This type of pneumonitis gets the full ARDS protocol to get under an FiO2 of 0.40 and corticosteroids which may already have been done.
Pneumocystis Pneumonia (PCP) is also more susceptible to hyperoxia but then many of of the inflammatory itis processes are.
Of course there is a delicate balance when weaning the FiO2 on a patient and maintaining adequate PaO2 and tissue oxygenation. As well the pressors and fluids given to maintain MAP of the BP to support the required MAP of the ventilator may also take a toll on the patient as well as help.
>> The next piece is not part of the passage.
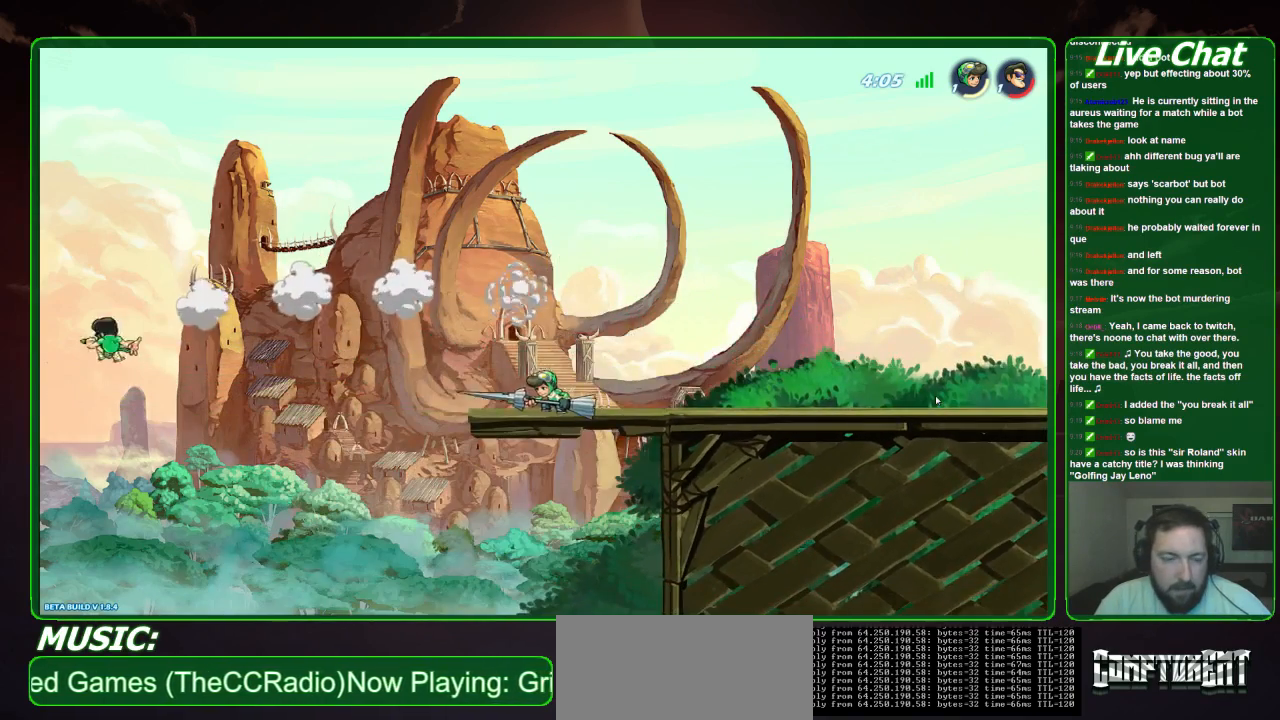
{"buttons": [], "left_stick": "right", "events": []}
This is why new ventilation technology and gases such as HeliOx and Nitric Oxide makes Respiratory Therapy or being an ICU RN an exciting profession because new things show up constantly and protocols are reworked to incorporate the new changes.
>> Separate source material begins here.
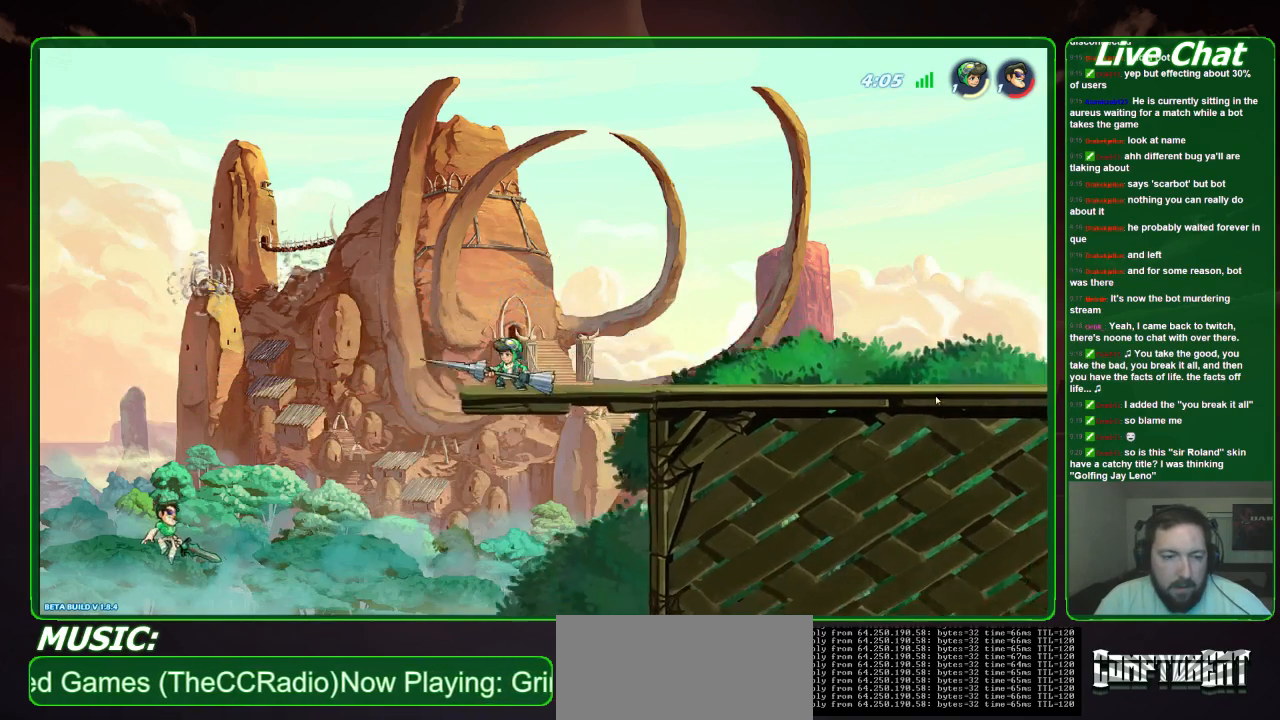
{"buttons": [], "left_stick": "right", "events": []}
BTW, in the field you will probably not know about these inflammatory processes even if you suspect. Depriving the patient of O2 in the short term until the technology, meds and gases are set up can kill the patient also in the short term.
Cyanotic Heart Diease with ductal dependent lesions is one area where you want to avoid administering a high FiO2 unless you have the ability to keep the ductus open. Of course, this should have been diagnosed prior to birth or transport. If not, an experienced neonatal team will do their FiO2 test upon their arrival.
The other issue is with Paraquat poisoning and administering O2.